Dos avanços do transporte público
Por Humberto Dantas*
Desde criança consigo lembrar que trânsito não era coisa das mais simples em São Paulo. Hoje piorou? Claro que sim. Muito mais carros, mais gente guiando e não assistimos um aumento tão expressivo de ruas pela cidade. Resultado: falta espaço, mas melhorou a educação, por incrível que pareça. Fechar cruzamento nas décadas de 80 e 90 era regra. Hoje está menos horrendo.
Outra coisa. Quando eu era criança existia menos oferta de transporte coletivo – e provavelmente menos gente. A linha verde do metrô sequer existia, e a dupla azul e vermelha era mais curta. O que havia era o plano de transformar o subsolo da Paulista num centro comercial – uma espécie de shopping subterrâneo. Os jornais mostravam as plantas com orgulho futurista. O que ganhamos de inovação na época? Um ônibus de dois andares, porque o prefeito admirava Londres. Em termos de política de transporte uma bobagem dispendiosa.
Por sinal, mandaram pintar todos os coletivos de vermelho. Que desperdício! Mas com 13 anos tudo o que eu torcia para acontecer enquanto eu aguardava o Circular Avenidas, linha que ligava a Avenida Angélica à Paulista, era pegar o Fofão – apelido do veículo – e sentar na primeira fileira do segundo pavimento. Era emocionante ver a cidade de cima. Feio era perceber como os postes e seus fios emporcalham a cidade. E olha que nem tínhamos TV a cabo na época, e talvez a fiação tivesse volume inferior ao que notamos hoje.

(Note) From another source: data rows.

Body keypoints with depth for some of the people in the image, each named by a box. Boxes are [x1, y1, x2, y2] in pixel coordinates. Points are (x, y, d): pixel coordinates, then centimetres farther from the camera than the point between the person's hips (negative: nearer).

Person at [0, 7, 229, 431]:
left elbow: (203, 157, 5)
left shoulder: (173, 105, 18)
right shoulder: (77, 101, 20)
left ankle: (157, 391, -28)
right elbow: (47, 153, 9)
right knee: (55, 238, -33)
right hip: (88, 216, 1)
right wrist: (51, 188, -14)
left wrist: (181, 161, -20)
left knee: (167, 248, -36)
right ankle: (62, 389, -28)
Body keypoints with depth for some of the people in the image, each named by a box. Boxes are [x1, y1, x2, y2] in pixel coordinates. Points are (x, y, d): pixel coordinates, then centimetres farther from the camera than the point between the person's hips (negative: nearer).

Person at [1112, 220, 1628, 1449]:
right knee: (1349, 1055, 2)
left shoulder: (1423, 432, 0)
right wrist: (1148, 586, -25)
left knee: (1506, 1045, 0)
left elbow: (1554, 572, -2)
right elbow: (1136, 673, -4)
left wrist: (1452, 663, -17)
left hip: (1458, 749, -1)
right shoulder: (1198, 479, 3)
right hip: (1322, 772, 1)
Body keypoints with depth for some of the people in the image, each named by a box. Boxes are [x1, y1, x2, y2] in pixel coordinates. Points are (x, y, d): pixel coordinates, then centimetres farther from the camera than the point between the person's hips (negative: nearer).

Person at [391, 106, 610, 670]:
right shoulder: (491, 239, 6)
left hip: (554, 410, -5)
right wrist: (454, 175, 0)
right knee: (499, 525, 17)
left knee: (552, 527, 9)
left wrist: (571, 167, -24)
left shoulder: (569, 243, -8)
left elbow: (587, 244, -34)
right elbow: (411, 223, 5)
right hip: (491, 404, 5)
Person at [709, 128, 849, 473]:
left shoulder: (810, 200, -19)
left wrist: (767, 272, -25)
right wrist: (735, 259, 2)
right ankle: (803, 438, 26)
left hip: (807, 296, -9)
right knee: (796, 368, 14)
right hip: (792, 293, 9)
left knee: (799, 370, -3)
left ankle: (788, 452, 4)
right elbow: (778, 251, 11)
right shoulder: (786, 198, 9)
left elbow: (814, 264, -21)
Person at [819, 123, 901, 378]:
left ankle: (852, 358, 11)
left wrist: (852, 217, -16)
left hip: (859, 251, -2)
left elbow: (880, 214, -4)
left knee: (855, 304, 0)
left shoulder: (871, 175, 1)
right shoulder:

Diante de tal recordação, onde estaria o “busão” do Jânio Quadros (o gestor da ocasião)? O que fizeram com o Dose-Dupla? Esse segundo apelido fazia menção ao fato de o ex-prefeito gostar de whisky. A resposta é óbvia e condizente com nossa cidade: desativaram logo.
Não serviu sequer para ser transformado naqueles programas europeus com ônibus de dois andares conversíveis que servem para roteiros de turismo. Por sinal, já imaginou um negócio daqueles em São Paulo? O turista precisaria reservar horas para completar um circuito que contemplasse o Memorial da América Latina, o Pacaembú, os atrativos do centro, a Avenida Paulista e o Ibirapuera, por exemplo.
A simples tentativa de imitar a São Silvestre já seria caótica. Quantas horas? Haveria turista interessado nas paisagens daquela que foi eleita a nona cidade mais feia do mundo? Certamente sim. Mesmo porque, para um paulistano legítimo São Paulo reserva encantos e tem lá seu charme.
Mas o tempo passou desde a década de 80 quando eu era um adolescente que voltava de ônibus da escola. Hoje sequer sei se eu deixaria um filho, com 12 anos, pegar dois busões e caminhar tanto pela cidade. Além do medo, o que não faltam são propostas não cumpridas.
Outro dia encontrei um livro sobre o Plano Integrado de Transporte Urbano, chamado de PITU, lançado no comecinho do governo do PSDB no Estado com Mario Covas. Trata-se de um sonho adiado por diversas vezes. Nada ocorreu? Não. Dia desses passei duas horas entre o shopping SP Market e a FNAC de Pinheiros esbravejando pela Marginal dentro do meu carro.
Um ódio alucinante. Dois dias depois arrisquei o trem que margeia o rio Pinheiros e não existia para esse fim quando eu era moleque. Genial! Em 25 minutos da Praça Panamericana à Jurubatuba. Sentado, meio dia, lendo jornal sossegado. Na volta, de pé, sequer me senti espremido. Assim, algo mudou: mais carro e um transporte público melhor. A conclusão? Se tivéssemos investido melhor teríamos menos carros e, certamente, um transporte público bom, pois o “melhor” da frase anterior está longe de ser “razoável”.
*Humberto Dantas é Doutor em Ciência Política pela Universidade de São Paulo (USP), comentarista da Rádio Estadão e coordenador do curso de pós-graduação em Ciência Política na FESPSP (Fundação Escola de Sociologia e Política de São Paulo).